Ketua MK Anwar Usman menutup Bimtek Hukum Acara PHPU Tahun 2024 dan Focus Group Discussion Hukum Acara Mahkamah Konstitusi Bagi APHAMK, Minggu (30/7/2023). Foto Humas/Bayu

Bogor, goindonesia.co – Bimbingan Teknis (Bimtek) Hukum Acara Perselisihan Hasil Pemilihan Umum (PHPU) Tahun 2024 dan Focus Group Discussion Hukum Acara Mahkamah Konstitusi Bagi Asosiasi Pengajar Hukum Acara MK (APHAMK) digelar Mahkamah Konstitusi (MK) resmi ditutup oleh Ketua MK Anwar usman pada Minggu (30/7/2023) di Pusat Pendidikan Pancasila dan Konstitusi (Pusdik MK). Acara penutupan ini dihadiri pula oleh Hakim Konstitusi M. Guntur Hamzah, Sekjen MK Heru Setiawan, serta Ketua APHAMK Widodo Ekatjahjana.

Dalam kesempatan tersebut, Ketua MK Anwar Usman menjelaskan Mahkamah Konstitusi (MK) memiliki empat kewenangan dan satu kewajiban, berdasarkan Pasal 24C UUD 1945. Berbicara mengenai kewenangan MK dalam pengujian undang-undang (UU), seorang warga negara yang merasa hak konstitusionalnya dilanggar akibat berlakunya suatu UU, dapat mengujinya ke MK.

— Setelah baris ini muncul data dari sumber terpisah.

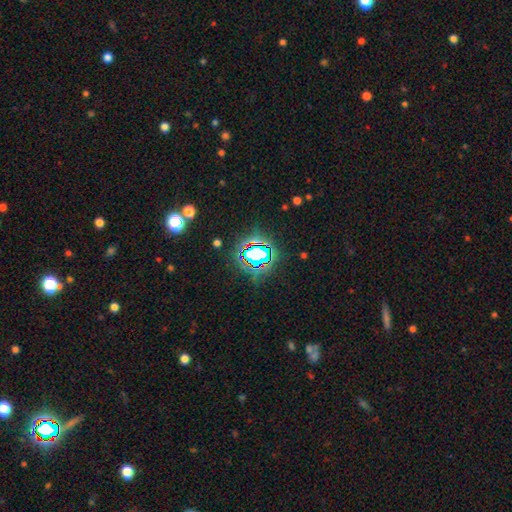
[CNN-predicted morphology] Q: Smooth or featured?
A: star or artifact (69%); runner-up: smooth (19%)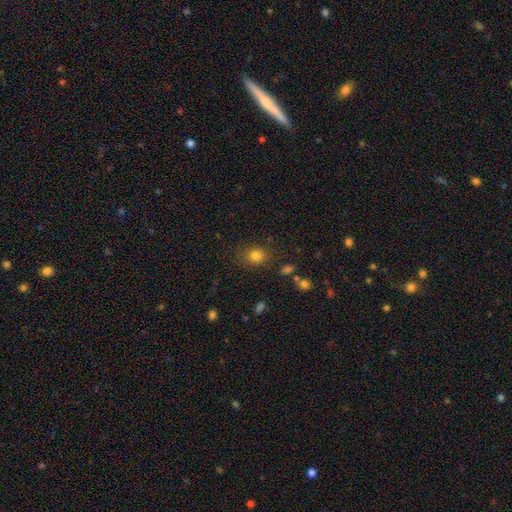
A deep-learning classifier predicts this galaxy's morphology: Smooth or featured? Predicted: smooth (p=0.81). How rounded? Predicted: round (p=0.64). Merging? Predicted: none (p=0.81).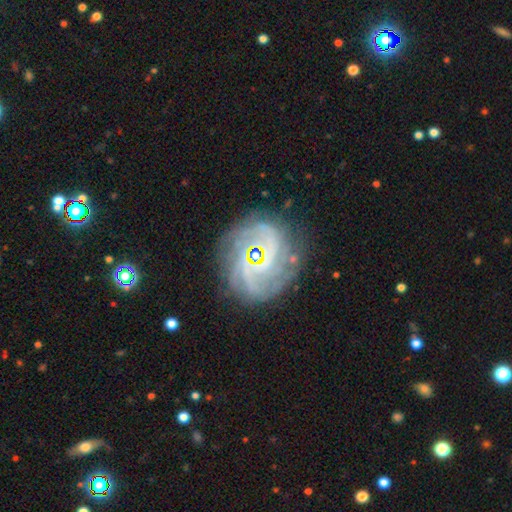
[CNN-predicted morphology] A featured or disk galaxy (82%) with a weak bar (41%), tight (68%) spiral arms (95%) and a moderate central bulge (47%).

Vote fractions:
- Smooth or featured? featured or disk: 82% / star or artifact: 10% / smooth: 8%
- Edge-on disk? no: 97% / yes: 3%
- Bar? weak: 41% / no: 40% / strong: 19%
- Spiral arms? yes: 95% / no: 5%
- Spiral winding? tight: 68% / medium: 25% / loose: 6%
- Spiral arm count? can't tell: 26% / 2: 24% / 3: 20% / 4: 13% / more than 4: 9% / 1: 8%
- Bulge size? moderate: 47% / small: 35% / large: 8% / none: 7% / dominant: 2%
- Merging? none: 75% / minor disturbance: 16% / major disturbance: 7% / merger: 2%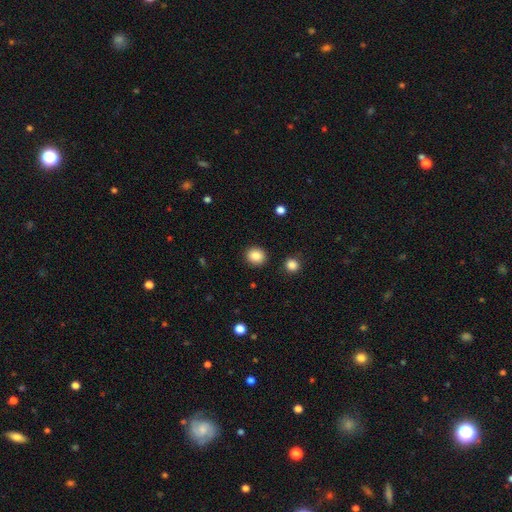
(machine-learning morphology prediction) A smooth galaxy with no disk features (86%) that is round (83%). Merging: none (91%).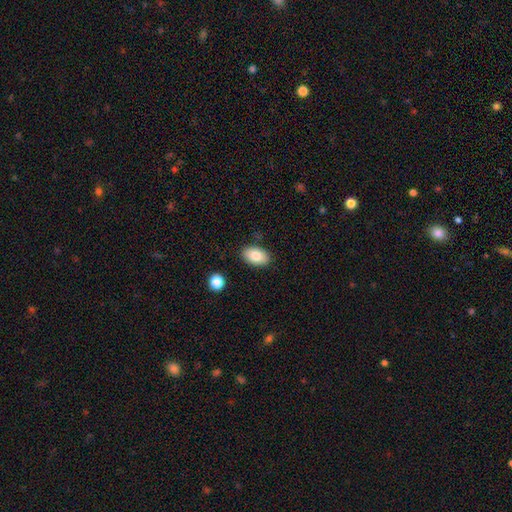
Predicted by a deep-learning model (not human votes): smooth 87%, featured or disk 7%, star or artifact 7%. Down the decision tree: how rounded — in between (93%); merging — none (86%).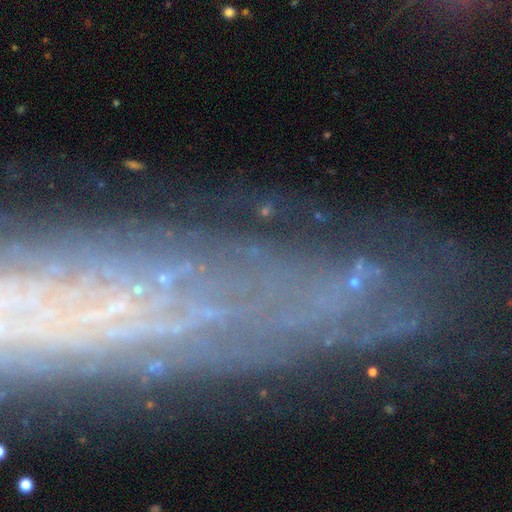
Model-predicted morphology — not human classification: Smooth or featured?
  - featured or disk: 55% *
  - star or artifact: 28%
  - smooth: 17%
Edge-on disk?
  - no: 75% *
  - yes: 25%
Merging?
  - none: 66% *
  - minor disturbance: 19%
  - major disturbance: 11%
  - merger: 4%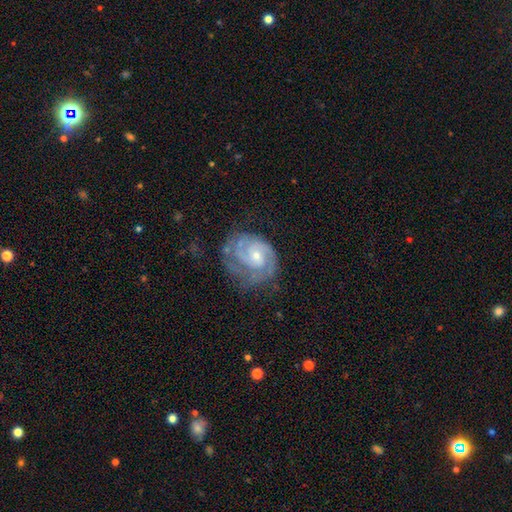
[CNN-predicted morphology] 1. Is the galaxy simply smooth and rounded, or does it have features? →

Lebih lanjut kata Anwar, sebuah UU merupakan hasil kerja anggota Dewan Perwakilan Rakyat bersama Presiden dibantu dengan para menterinya. Akan tetapi, produk DPR dan Presiden tersebut dapat dinyatakan MK bertentangan dengan konstitusi oleh permohonan seorang warga negara. 

Anwar mengatakan, kewenangan MK berikutnya yang diberikan oleh UUD 1945 adalah memutus pembubaran partai politik. Anwar juga mengungkapkan, dahulu pernah ada partai politik yang diminta Presiden untuk membubarkan diri. Dengan adanya amendemen UUD 1945, maka pembubaran partai politik hanya dapat dilakukan di MK dengan permohonan yang diajukan oleh Presiden.

MK juga memiliki kewenangan untuk memutus sengketa kewenangan lembaga negara yang kewenangannya disebut dalam UUD 1945. Misalnya, jika Presiden mengeluarkan aturan tentang kasasi, padahal kewenangan tersebut merupakan kewenangan MA.

Kewenangan keempat yang dimiliki oleh MK adalah memutus perselisihan hasil pemilihan umum. Selain itu, sambung Anwar, dalam Pasal 24C ayat (2) UUD 1945, MK memiliki kewajiban untuk memberikan putusan atas pendapat Dewan Perwakilan Rakyat mengenai dugaan pelanggaran oleh Presiden dan/atau Wakil Presiden menurut UUD.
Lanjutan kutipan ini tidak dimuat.